▸ **Problem details**
Please render all the lines below as a numbered list, skipping any blank lines and leaving the pictures out.

▸ **Supplied material**
== Segment start ==
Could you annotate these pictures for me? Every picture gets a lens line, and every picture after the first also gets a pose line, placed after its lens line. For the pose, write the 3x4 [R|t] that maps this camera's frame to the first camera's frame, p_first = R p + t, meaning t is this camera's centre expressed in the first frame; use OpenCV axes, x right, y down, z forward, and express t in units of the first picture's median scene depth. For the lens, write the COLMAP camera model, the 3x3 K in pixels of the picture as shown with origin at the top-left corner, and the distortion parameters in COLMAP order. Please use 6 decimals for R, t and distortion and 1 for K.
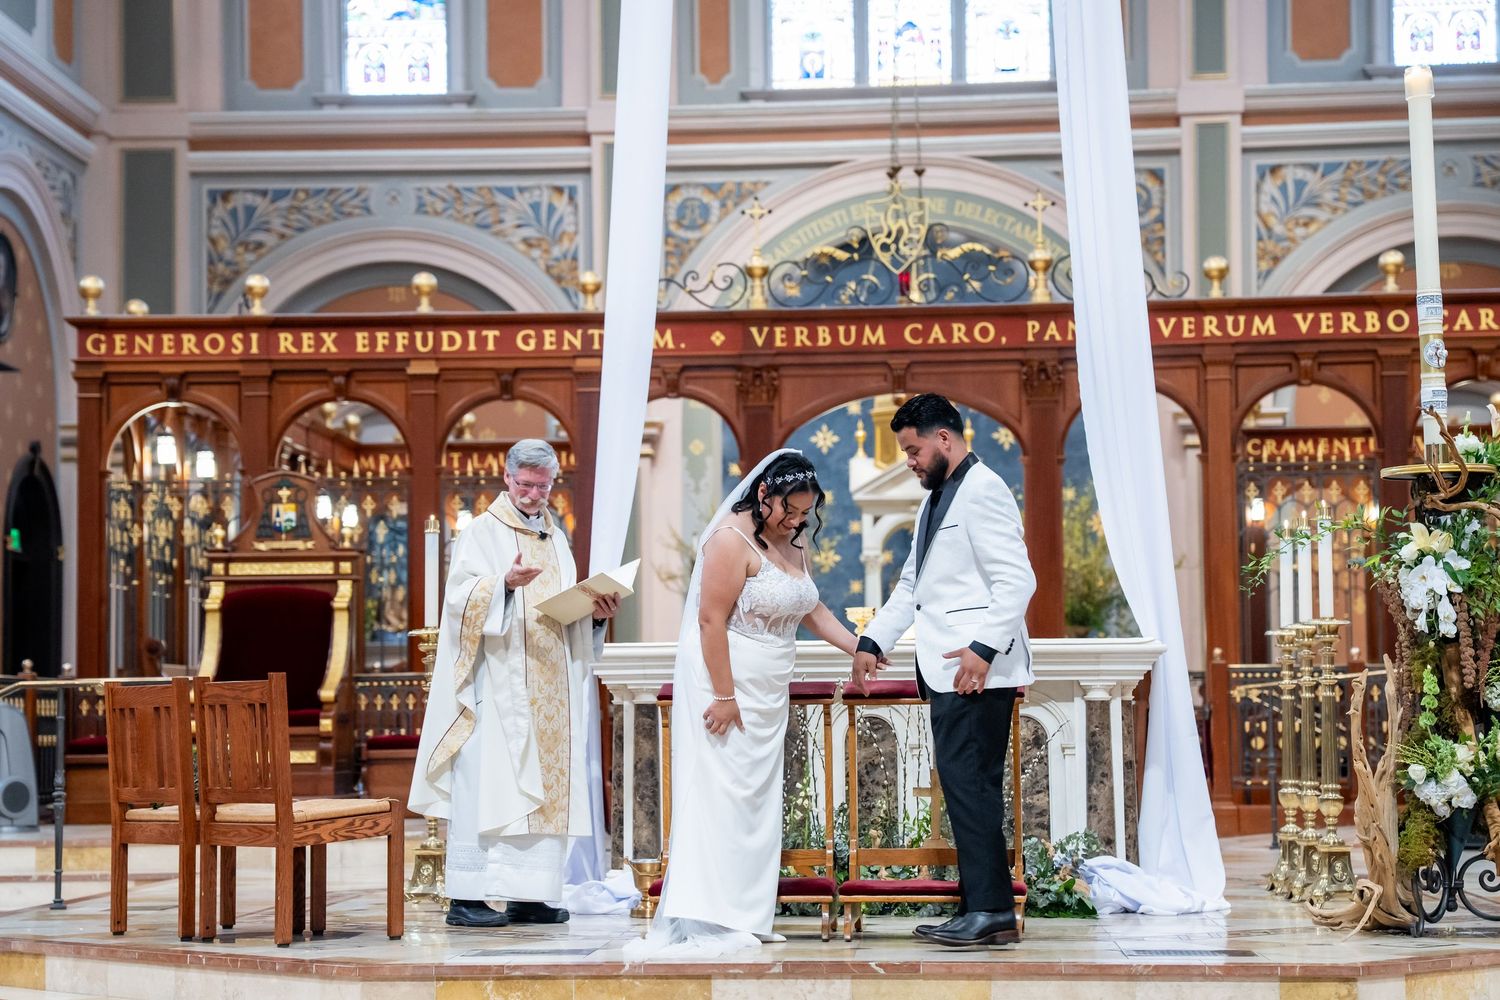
lens RADIAL K [[2898.3, 0, 750.0], [0, 2898.3, 500.0], [0, 0, 1]] dist [-0.019086, -0.039294]
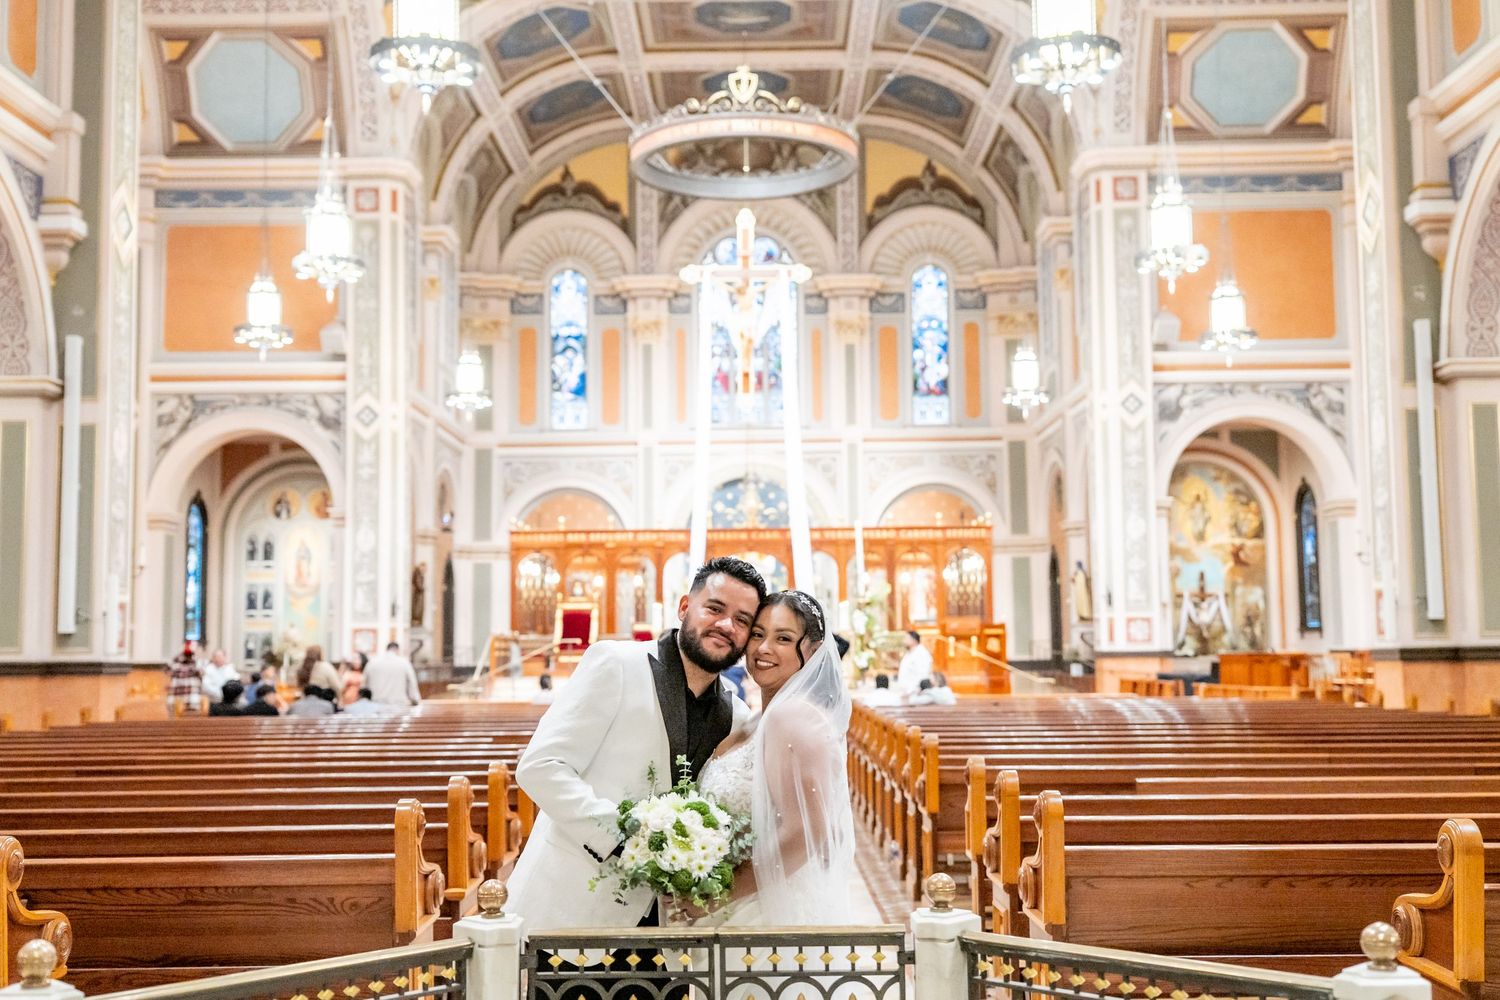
lens RADIAL K [[1574.1, 0, 750.0], [0, 1574.1, 500.0], [0, 0, 1]] dist [0.072434, -0.008558]
pose [[0.997874, 0.007461, 0.064743, -0.068617], [-0.006288, 0.999813, -0.018297, -0.065844], [-0.064867, 0.017851, 0.997734, -0.868963]]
== Segment end ==
▸ **Task response**
1. Could you annotate these pictures for me? Every picture gets a lens line, and every picture after the first also gets a pose line, placed after its lens line. For the pose, write the 3x4 [R|t] that maps this camera's frame to the first camera's frame, p_first = R p + t, meaning t is this camera's centre expressed in the first frame; use OpenCV axes, x right, y down, z forward, and express t in units of the first picture's median scene depth. For the lens, write the COLMAP camera model, the 3x3 K in pixels of the picture as shown with origin at the top-left corner, and the distortion parameters in COLMAP order. Please use 6 decimals for R, t and distortion and 1 for K.
2. lens RADIAL K [[2898.3, 0, 750.0], [0, 2898.3, 500.0], [0, 0, 1]] dist [-0.019086, -0.039294]
3. lens RADIAL K [[1574.1, 0, 750.0], [0, 1574.1, 500.0], [0, 0, 1]] dist [0.072434, -0.008558]
4. pose [[0.997874, 0.007461, 0.064743, -0.068617], [-0.006288, 0.999813, -0.018297, -0.065844], [-0.064867, 0.017851, 0.997734, -0.868963]]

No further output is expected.